It is difficult to blame the Japanese for their lack of firmness. They are part of the western alliance not because they are part of its tradition but because they lost a war with its strongest member Material prosperity has not ended a feeling of restlessness. No number of washing machines can really substitute for a sense of mission. When Eisako [sic] Sato became Japan’s 10th postwar prime minister in 1964, almost his first words were: “Japan’s international voice has been too small”. What that voice will say is as yet unclear. Obviously, dreams of empire are gone, but the Japanese government apparently does wish to take a more active role in the free world’s fight for peace. The country is already giving $600 million in aid to underdeveloped nations. It would like a seat on the United Nations Security Council, and there have been proposals in Japan that the country contribute a peace-keeping force to the U.N. But Japan as a whole remains ambivalent about playing a strong international role.
By and large, the Japanese still dread the prospect of rearmament. Many Japanese — in a general way, those from east of the symbolic Tokyo line — are able to sink themselves into their work and so to accept the chiefly negative attractions of the American alliance. Others look to the Chinese or the Russians or waver between them.

### Data section

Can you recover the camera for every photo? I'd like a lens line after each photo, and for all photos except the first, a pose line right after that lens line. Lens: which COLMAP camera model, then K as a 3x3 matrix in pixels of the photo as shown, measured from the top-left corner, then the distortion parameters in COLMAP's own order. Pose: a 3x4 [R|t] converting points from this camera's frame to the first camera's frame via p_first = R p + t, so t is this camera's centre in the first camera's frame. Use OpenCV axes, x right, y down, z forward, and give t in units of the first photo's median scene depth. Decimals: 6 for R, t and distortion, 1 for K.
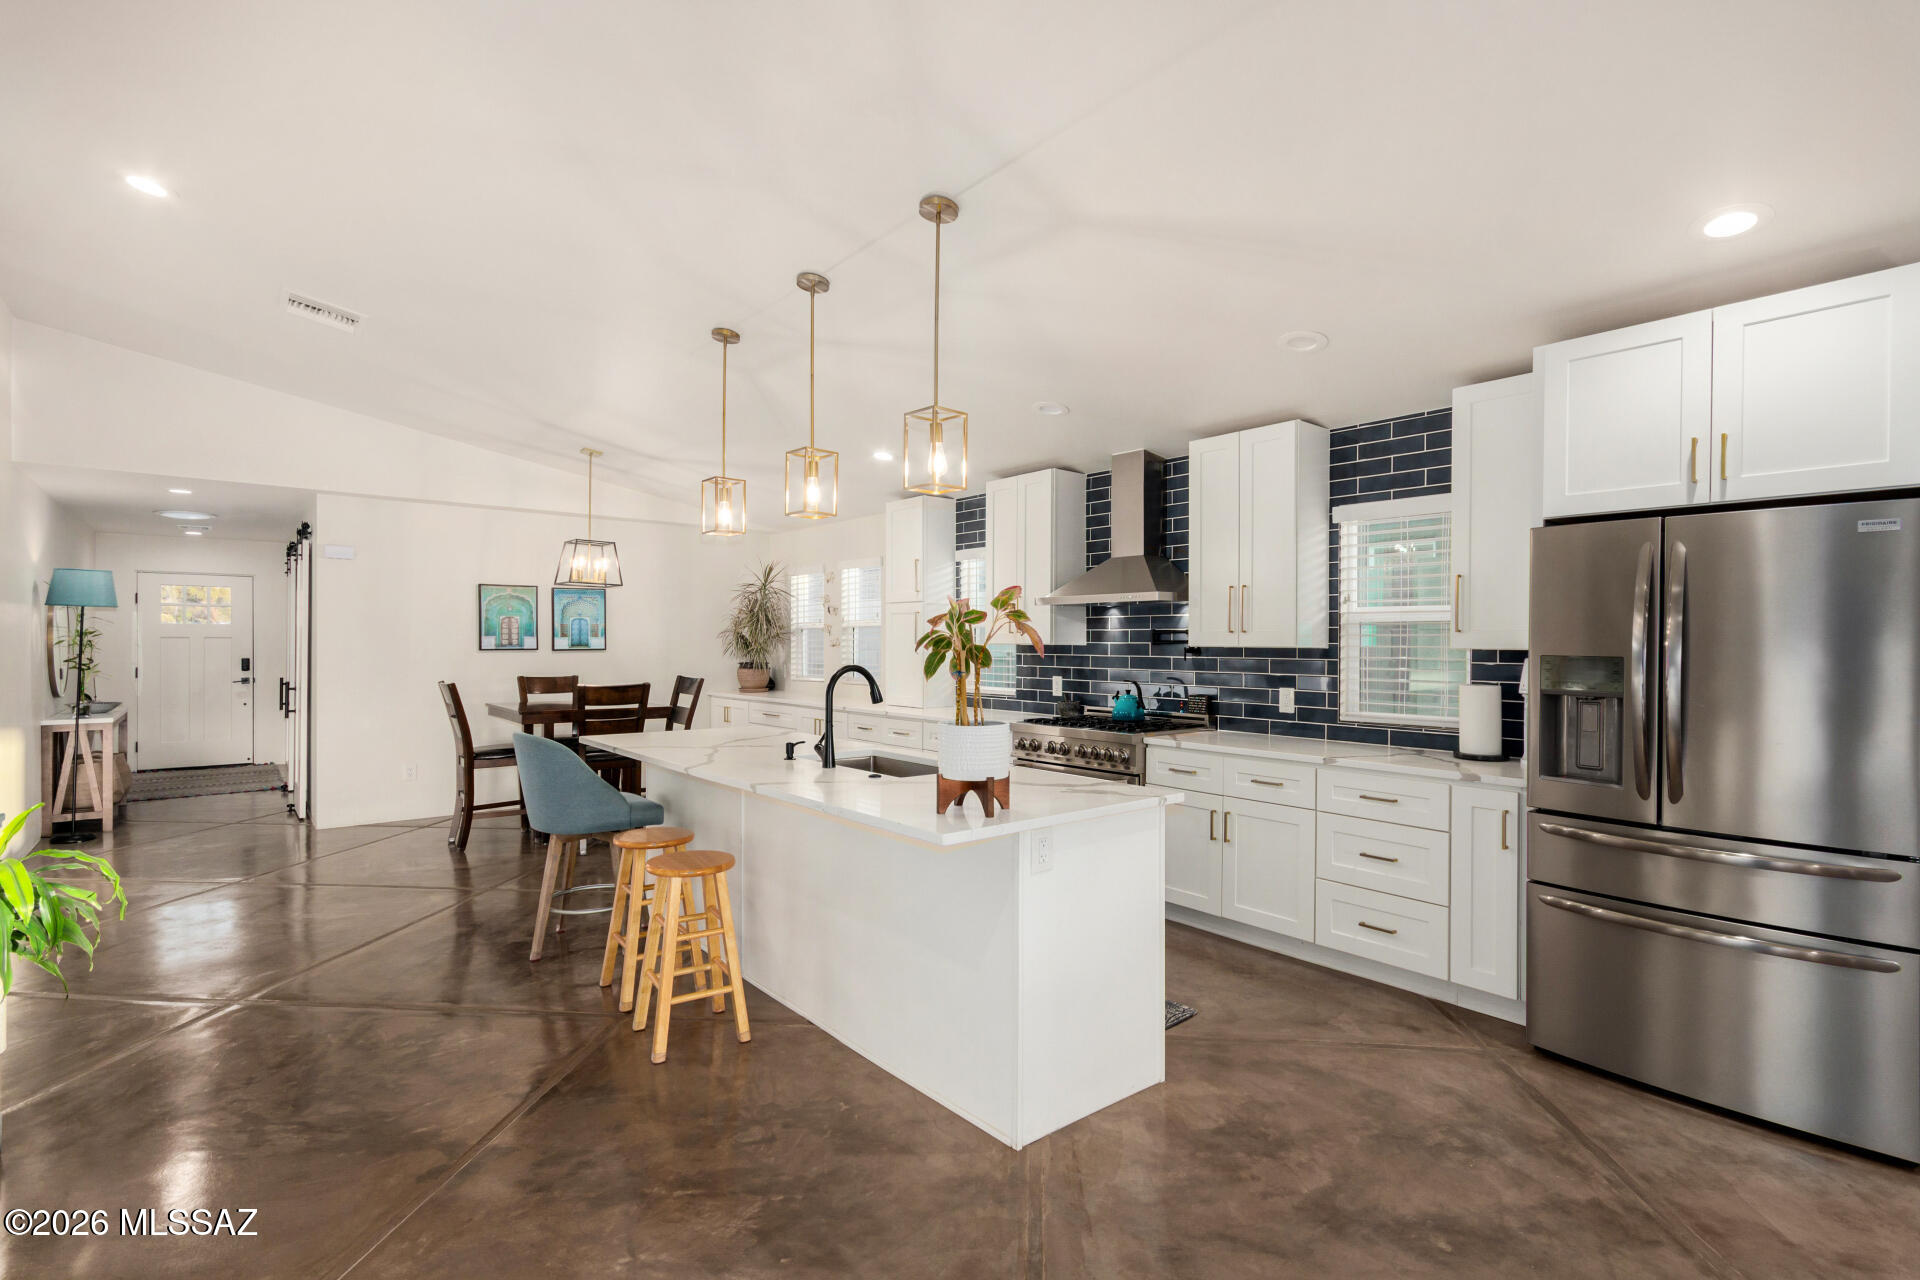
lens RADIAL K [[899.3, 0, 958.0], [0, 899.3, 635.0], [0, 0, 1]] dist [0.000062, -0.000028]
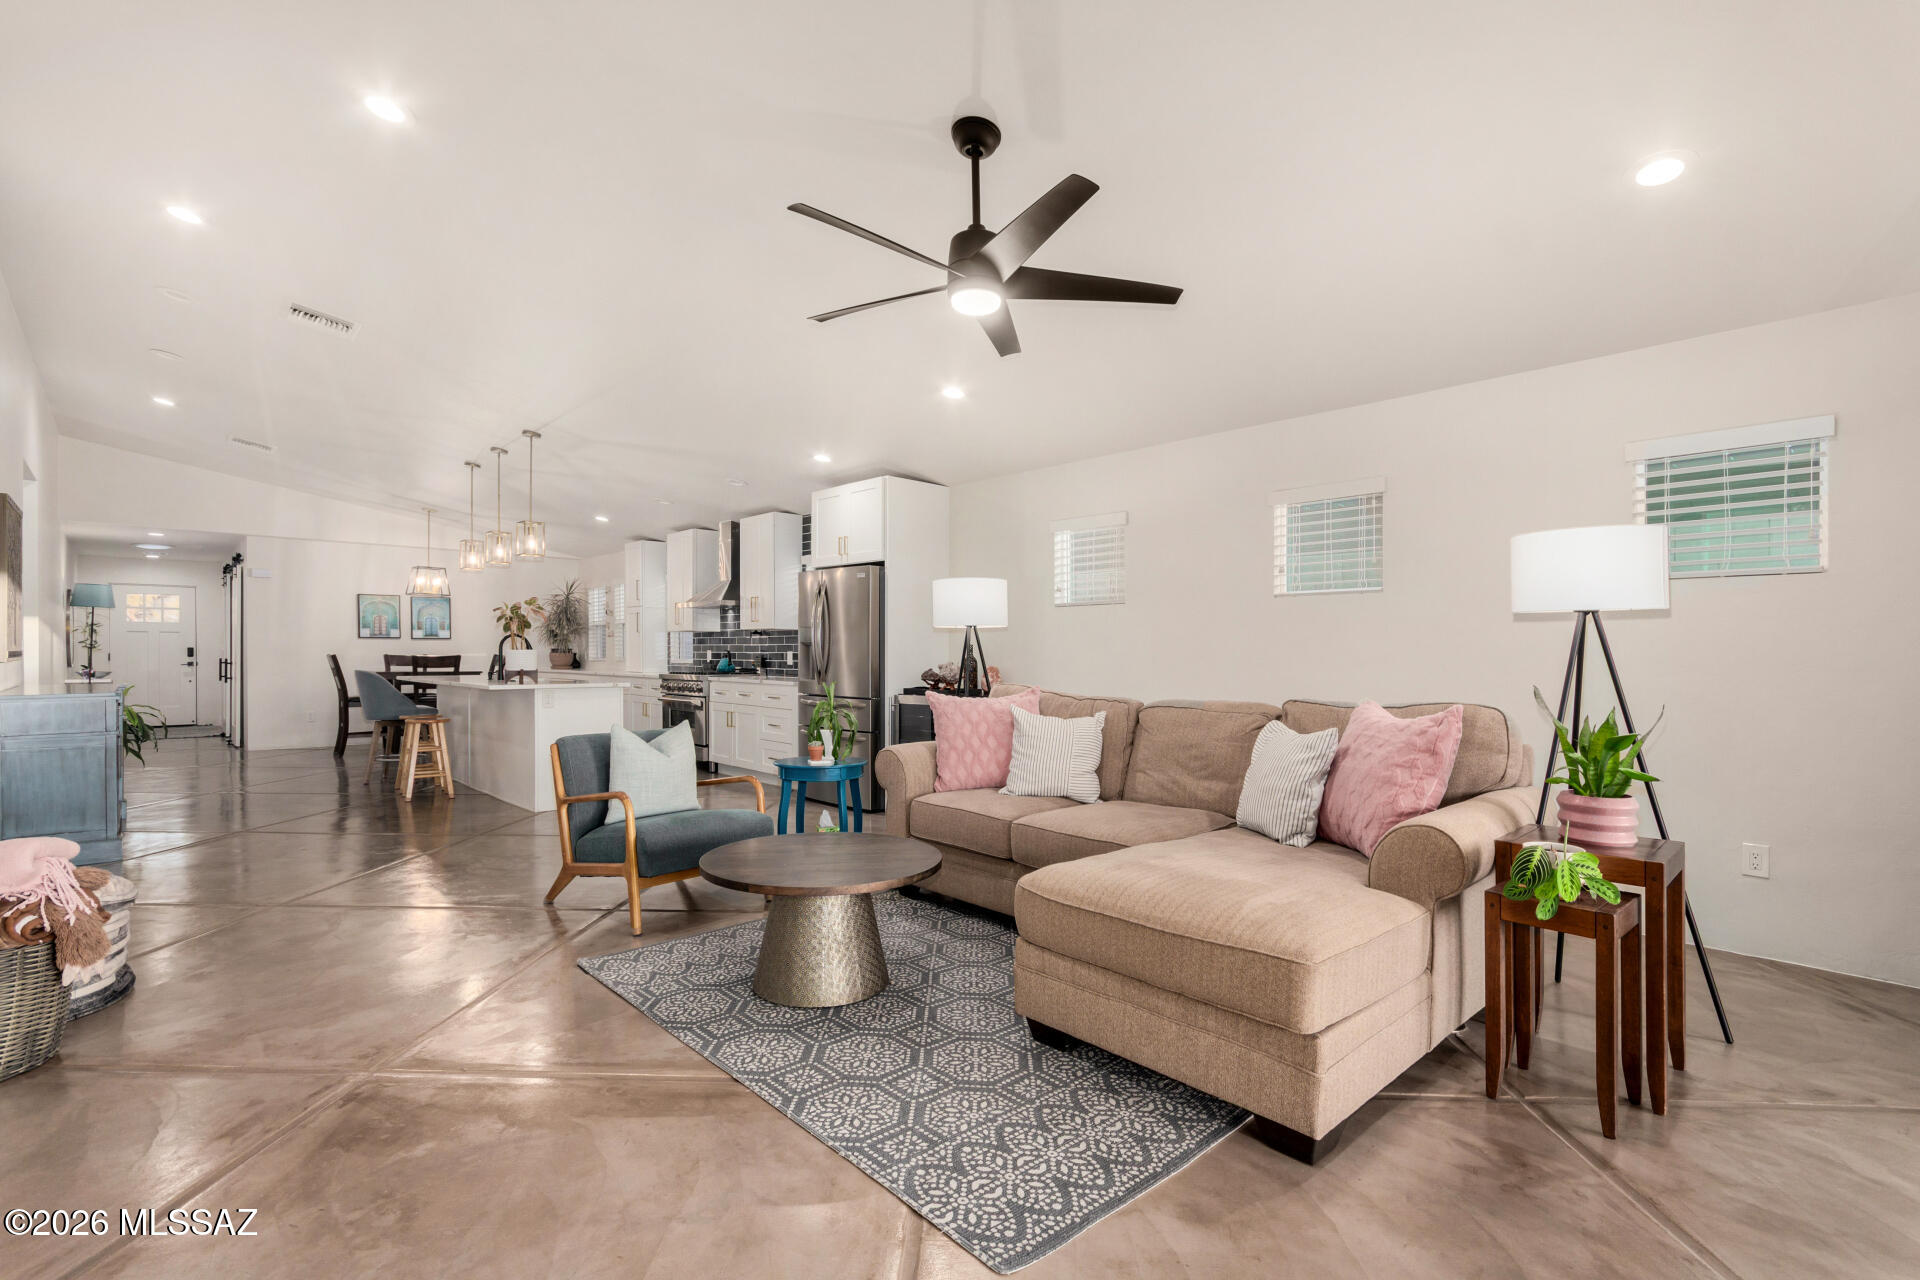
lens RADIAL K [[899.3, 0, 963.2], [0, 899.3, 651.3], [0, 0, 1]] dist [0.000062, -0.000028]
pose [[0.998262, -0.001083, 0.058922, 0.429490], [0.000602, 0.999966, 0.008181, 0.030320], [-0.058929, -0.008132, 0.998229, -0.622976]]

### What to do
a: In the passage on Japan's postwar place in the world, how much aid is Japan already giving to underdeveloped nations?
b: Continue the passage on Japan's postwar place in the world from its last sentence.

### Answer set
a: $600 million.

b:
United in fear of war and the atom bomb, to which they alone have offered victims, the Japanese are in a difficult position. The observer pities a country that cannot make up its mind to defend itself but cannot really make up its mind to have others defend it; that cannot live with armaments (especially nuclear ones) but cannot live without them. The observer can even understand, so emotion-ridden is the question, why those who resolve the dilemma by dismissing defenses and defenders show a strong tendency to try to eat their cake and have it too.
It is the articulate intelligentsia that does so, and in a way this is a new twist to the venerable Japanese institution of blithely accepting contradictory beliefs. The policy approved by the intelligentsia means, in effect, that a country can have security without paying for it. The policy in question is disarmed neutralism, and it has the support of the second largest party in the country, the Socialist party.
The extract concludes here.